Where does the string "Neck" occur in the records below? Copy every line that holds it.

******

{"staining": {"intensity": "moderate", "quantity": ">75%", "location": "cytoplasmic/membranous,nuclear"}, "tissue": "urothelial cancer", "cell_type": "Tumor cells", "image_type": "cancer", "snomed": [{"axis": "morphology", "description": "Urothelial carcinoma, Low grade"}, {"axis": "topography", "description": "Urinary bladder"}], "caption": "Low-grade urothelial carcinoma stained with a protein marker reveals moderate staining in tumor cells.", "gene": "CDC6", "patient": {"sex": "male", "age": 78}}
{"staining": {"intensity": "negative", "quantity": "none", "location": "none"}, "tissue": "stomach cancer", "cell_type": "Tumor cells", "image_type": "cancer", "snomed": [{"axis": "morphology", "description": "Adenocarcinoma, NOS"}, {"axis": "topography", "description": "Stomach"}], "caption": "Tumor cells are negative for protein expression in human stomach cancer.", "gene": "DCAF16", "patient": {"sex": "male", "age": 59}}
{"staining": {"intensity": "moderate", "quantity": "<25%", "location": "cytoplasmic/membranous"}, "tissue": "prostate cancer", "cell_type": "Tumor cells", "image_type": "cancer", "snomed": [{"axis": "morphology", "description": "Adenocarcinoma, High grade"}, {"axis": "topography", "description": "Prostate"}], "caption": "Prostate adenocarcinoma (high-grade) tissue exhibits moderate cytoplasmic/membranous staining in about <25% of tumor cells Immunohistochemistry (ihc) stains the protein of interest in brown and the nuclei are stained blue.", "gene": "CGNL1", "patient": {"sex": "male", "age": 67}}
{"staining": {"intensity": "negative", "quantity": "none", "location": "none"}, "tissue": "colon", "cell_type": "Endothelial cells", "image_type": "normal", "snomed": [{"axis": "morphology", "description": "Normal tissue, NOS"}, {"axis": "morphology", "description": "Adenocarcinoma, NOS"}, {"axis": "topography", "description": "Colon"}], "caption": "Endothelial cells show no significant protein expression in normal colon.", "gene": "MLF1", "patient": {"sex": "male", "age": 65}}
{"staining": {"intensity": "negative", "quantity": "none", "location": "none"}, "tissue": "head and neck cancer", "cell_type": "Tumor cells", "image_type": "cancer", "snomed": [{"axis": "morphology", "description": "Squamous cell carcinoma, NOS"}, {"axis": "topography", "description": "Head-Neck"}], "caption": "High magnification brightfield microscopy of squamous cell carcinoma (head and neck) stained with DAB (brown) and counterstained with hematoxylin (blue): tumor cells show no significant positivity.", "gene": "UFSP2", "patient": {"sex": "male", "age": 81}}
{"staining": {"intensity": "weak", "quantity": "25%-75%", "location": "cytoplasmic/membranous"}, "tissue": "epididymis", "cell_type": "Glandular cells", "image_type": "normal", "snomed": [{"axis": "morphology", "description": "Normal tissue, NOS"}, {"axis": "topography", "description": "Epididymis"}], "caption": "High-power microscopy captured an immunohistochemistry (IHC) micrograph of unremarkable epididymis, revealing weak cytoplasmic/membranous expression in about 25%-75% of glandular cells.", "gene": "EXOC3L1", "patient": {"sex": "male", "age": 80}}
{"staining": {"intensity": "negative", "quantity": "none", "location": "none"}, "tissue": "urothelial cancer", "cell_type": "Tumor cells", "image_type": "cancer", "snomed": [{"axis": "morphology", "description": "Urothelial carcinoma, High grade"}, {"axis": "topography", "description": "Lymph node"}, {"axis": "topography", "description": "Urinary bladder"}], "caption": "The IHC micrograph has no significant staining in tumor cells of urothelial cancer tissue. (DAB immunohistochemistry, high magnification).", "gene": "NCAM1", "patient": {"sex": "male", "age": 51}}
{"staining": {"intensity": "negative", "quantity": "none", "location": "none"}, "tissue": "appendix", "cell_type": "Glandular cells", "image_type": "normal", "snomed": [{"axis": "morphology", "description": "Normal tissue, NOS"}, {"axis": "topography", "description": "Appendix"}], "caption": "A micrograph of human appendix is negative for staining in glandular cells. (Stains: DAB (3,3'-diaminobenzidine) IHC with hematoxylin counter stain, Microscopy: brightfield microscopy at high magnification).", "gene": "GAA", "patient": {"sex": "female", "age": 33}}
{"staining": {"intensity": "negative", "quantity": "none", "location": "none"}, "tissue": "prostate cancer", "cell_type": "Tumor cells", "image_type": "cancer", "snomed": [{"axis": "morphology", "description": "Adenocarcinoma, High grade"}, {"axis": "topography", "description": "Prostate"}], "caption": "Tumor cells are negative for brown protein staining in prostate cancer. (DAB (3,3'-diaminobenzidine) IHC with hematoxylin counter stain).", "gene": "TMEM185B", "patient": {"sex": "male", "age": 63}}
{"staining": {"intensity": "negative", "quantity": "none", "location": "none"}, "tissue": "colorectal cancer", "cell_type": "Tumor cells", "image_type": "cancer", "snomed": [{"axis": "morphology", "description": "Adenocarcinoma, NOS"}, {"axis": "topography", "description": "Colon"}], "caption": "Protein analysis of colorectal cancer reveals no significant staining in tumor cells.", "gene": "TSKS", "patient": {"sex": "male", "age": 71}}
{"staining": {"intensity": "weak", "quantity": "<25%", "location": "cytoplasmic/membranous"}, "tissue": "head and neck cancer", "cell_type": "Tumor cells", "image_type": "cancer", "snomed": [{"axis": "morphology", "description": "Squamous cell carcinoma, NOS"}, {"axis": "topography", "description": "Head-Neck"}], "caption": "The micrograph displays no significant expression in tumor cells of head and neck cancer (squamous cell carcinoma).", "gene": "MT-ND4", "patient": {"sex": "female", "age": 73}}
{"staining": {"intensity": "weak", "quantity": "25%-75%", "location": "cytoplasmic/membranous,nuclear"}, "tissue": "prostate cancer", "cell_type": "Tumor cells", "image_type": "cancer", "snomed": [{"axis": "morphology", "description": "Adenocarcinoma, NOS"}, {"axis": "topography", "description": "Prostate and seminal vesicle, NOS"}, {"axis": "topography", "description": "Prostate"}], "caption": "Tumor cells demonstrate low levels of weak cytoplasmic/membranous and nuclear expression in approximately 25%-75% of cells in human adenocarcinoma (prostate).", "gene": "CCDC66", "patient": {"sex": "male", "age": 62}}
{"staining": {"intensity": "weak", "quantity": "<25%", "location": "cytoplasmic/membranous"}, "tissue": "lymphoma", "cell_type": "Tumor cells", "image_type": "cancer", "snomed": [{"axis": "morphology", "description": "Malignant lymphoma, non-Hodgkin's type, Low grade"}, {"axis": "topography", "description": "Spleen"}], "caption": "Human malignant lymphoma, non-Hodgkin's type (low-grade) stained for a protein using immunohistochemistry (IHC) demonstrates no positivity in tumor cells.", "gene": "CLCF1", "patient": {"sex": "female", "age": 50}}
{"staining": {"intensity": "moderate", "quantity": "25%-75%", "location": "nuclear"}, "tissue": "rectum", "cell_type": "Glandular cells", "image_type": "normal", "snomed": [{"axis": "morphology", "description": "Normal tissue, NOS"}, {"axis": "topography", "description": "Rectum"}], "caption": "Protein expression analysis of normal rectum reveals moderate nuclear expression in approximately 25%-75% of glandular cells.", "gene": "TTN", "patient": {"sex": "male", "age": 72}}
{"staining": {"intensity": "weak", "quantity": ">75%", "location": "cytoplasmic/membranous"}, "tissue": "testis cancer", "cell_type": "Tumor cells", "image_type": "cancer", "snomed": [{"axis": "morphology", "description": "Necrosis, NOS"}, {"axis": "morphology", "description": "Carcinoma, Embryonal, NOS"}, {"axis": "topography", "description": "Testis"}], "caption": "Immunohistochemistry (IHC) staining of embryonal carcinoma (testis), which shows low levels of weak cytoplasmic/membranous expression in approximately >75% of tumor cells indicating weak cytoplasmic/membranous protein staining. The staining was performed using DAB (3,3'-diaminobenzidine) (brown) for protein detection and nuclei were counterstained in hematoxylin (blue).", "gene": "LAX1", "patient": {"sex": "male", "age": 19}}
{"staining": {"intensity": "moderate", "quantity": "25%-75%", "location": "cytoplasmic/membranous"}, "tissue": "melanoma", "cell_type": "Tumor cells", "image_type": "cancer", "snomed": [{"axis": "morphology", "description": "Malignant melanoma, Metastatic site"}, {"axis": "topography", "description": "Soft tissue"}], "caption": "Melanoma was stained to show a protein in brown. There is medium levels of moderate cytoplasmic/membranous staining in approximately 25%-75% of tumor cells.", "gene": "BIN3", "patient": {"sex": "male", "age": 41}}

******

→ RESULT BELOW:
{"staining": {"intensity": "negative", "quantity": "none", "location": "none"}, "tissue": "head and neck cancer", "cell_type": "Tumor cells", "image_type": "cancer", "snomed": [{"axis": "morphology", "description": "Squamous cell carcinoma, NOS"}, {"axis": "topography", "description": "Head-Neck"}], "caption": "High magnification brightfield microscopy of squamous cell carcinoma (head and neck) stained with DAB (brown) and counterstained with hematoxylin (blue): tumor cells show no significant positivity.", "gene": "UFSP2", "patient": {"sex": "male", "age": 81}}
{"staining": {"intensity": "weak", "quantity": "<25%", "location": "cytoplasmic/membranous"}, "tissue": "head and neck cancer", "cell_type": "Tumor cells", "image_type": "cancer", "snomed": [{"axis": "morphology", "description": "Squamous cell carcinoma, NOS"}, {"axis": "topography", "description": "Head-Neck"}], "caption": "The micrograph displays no significant expression in tumor cells of head and neck cancer (squamous cell carcinoma).", "gene": "MT-ND4", "patient": {"sex": "female", "age": 73}}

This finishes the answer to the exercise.